## Data extracts
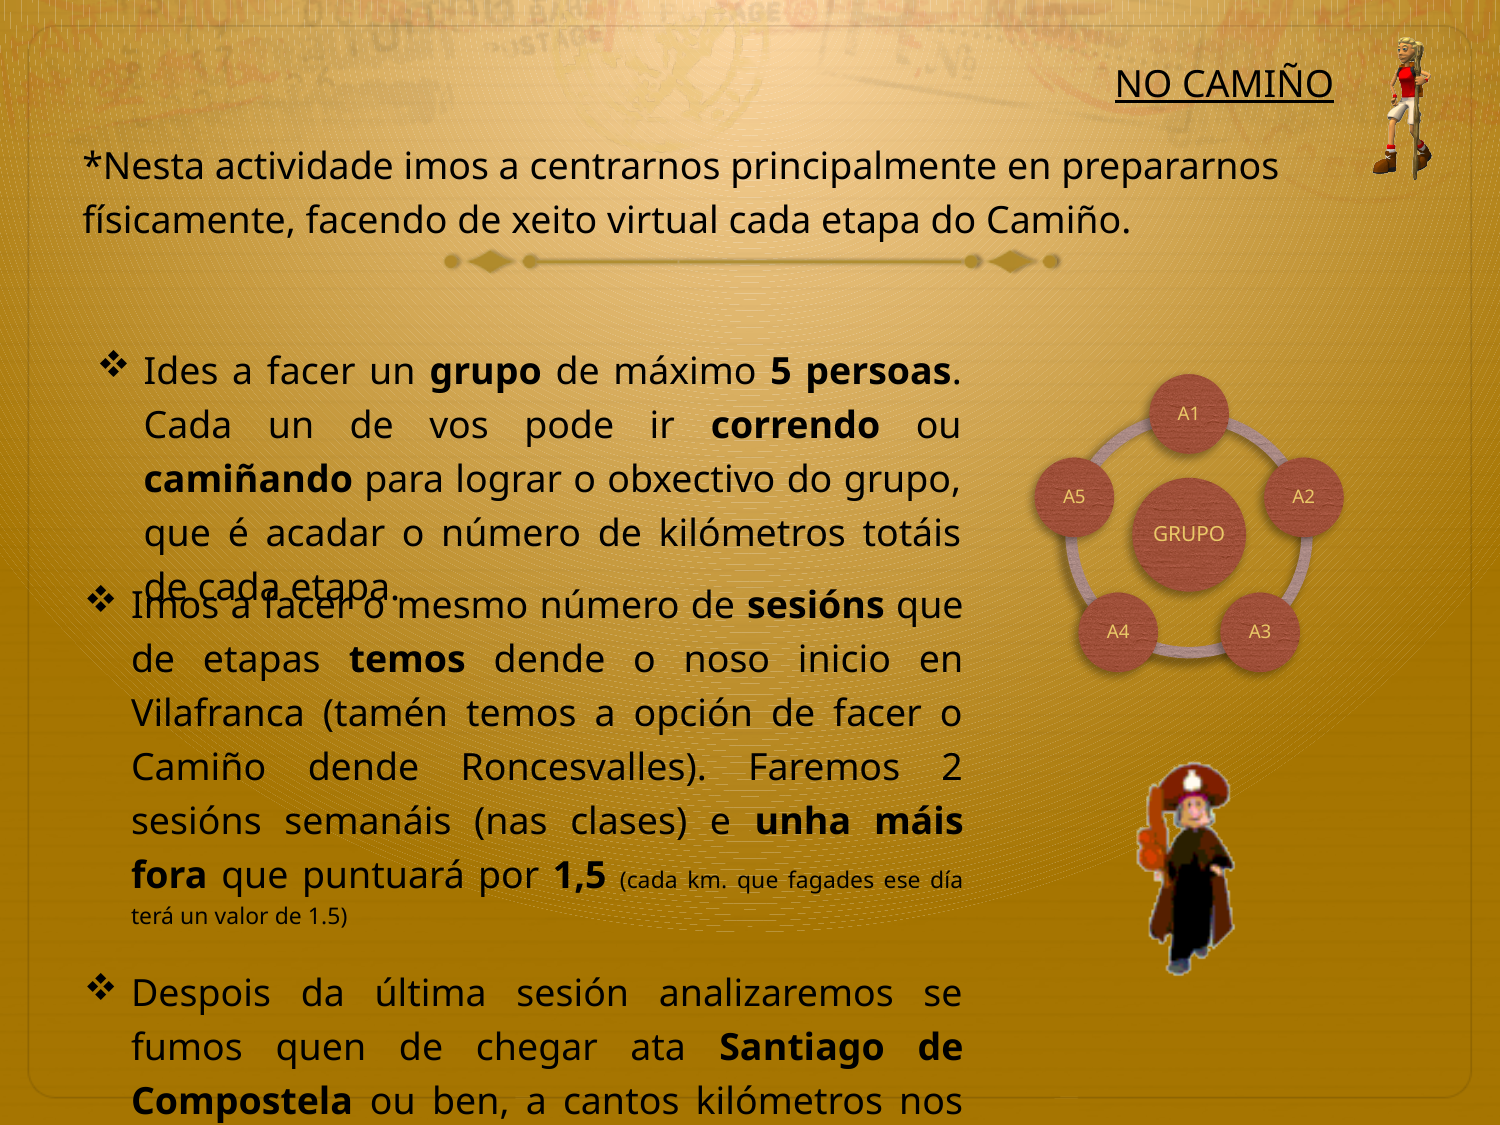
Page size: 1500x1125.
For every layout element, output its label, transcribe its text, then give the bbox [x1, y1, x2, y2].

text_box Imos a facer o mesmo número de sesións que de etapas temos dende o noso inicio en Vilafranca (tamén temos a opción de facer o Camiño dende Roncesvalles). Faremos 2 sesións semanáis (nas clases) e unha máis fora que puntuará por 1,5 (cada km. que fagades ese día terá un valor de 1.5) Despois da última sesión analizaremos se fumos quen de chegar ata Santiago de Compostela ou ben, a cantos kilómetros nos quedamos. [69, 564, 979, 1125]
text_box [978, 373, 1401, 675]
title NO CAMIÑO [1049, 54, 1346, 110]
picture [0, 0, 1500, 1125]
text_box Ides a facer un grupo de máximo 5 persoas. Cada un de vos pode ir correndo ou camiñando para lograr o obxectivo do grupo, que é acadar o número de kilómetros totáis de cada etapa. [82, 330, 977, 564]
text_box *Nesta actividade imos a centrarnos principalmente en prepararnos físicamente, facendo de xeito virtual cada etapa do Camiño. [67, 125, 1377, 249]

## Problem statement
For this task, give the full listing again verbatim and keep out every picture.

## Output below
Page size: 1500x1125.
For every layout element, output its label, transcribe its text, then give the bbox [x1, y1, x2, y2].

text_box Imos a facer o mesmo número de sesións que de etapas temos dende o noso inicio en Vilafranca (tamén temos a opción de facer o Camiño dende Roncesvalles). Faremos 2 sesións semanáis (nas clases) e unha máis fora que puntuará por 1,5 (cada km. que fagades ese día terá un valor de 1.5) Despois da última sesión analizaremos se fumos quen de chegar ata Santiago de Compostela ou ben, a cantos kilómetros nos quedamos. [69, 564, 979, 1125]
text_box [978, 373, 1401, 675]
title NO CAMIÑO [1049, 54, 1346, 110]
picture [0, 0, 1500, 1125]
text_box Ides a facer un grupo de máximo 5 persoas. Cada un de vos pode ir correndo ou camiñando para lograr o obxectivo do grupo, que é acadar o número de kilómetros totáis de cada etapa. [82, 330, 977, 564]
text_box *Nesta actividade imos a centrarnos principalmente en prepararnos físicamente, facendo de xeito virtual cada etapa do Camiño. [67, 125, 1377, 249]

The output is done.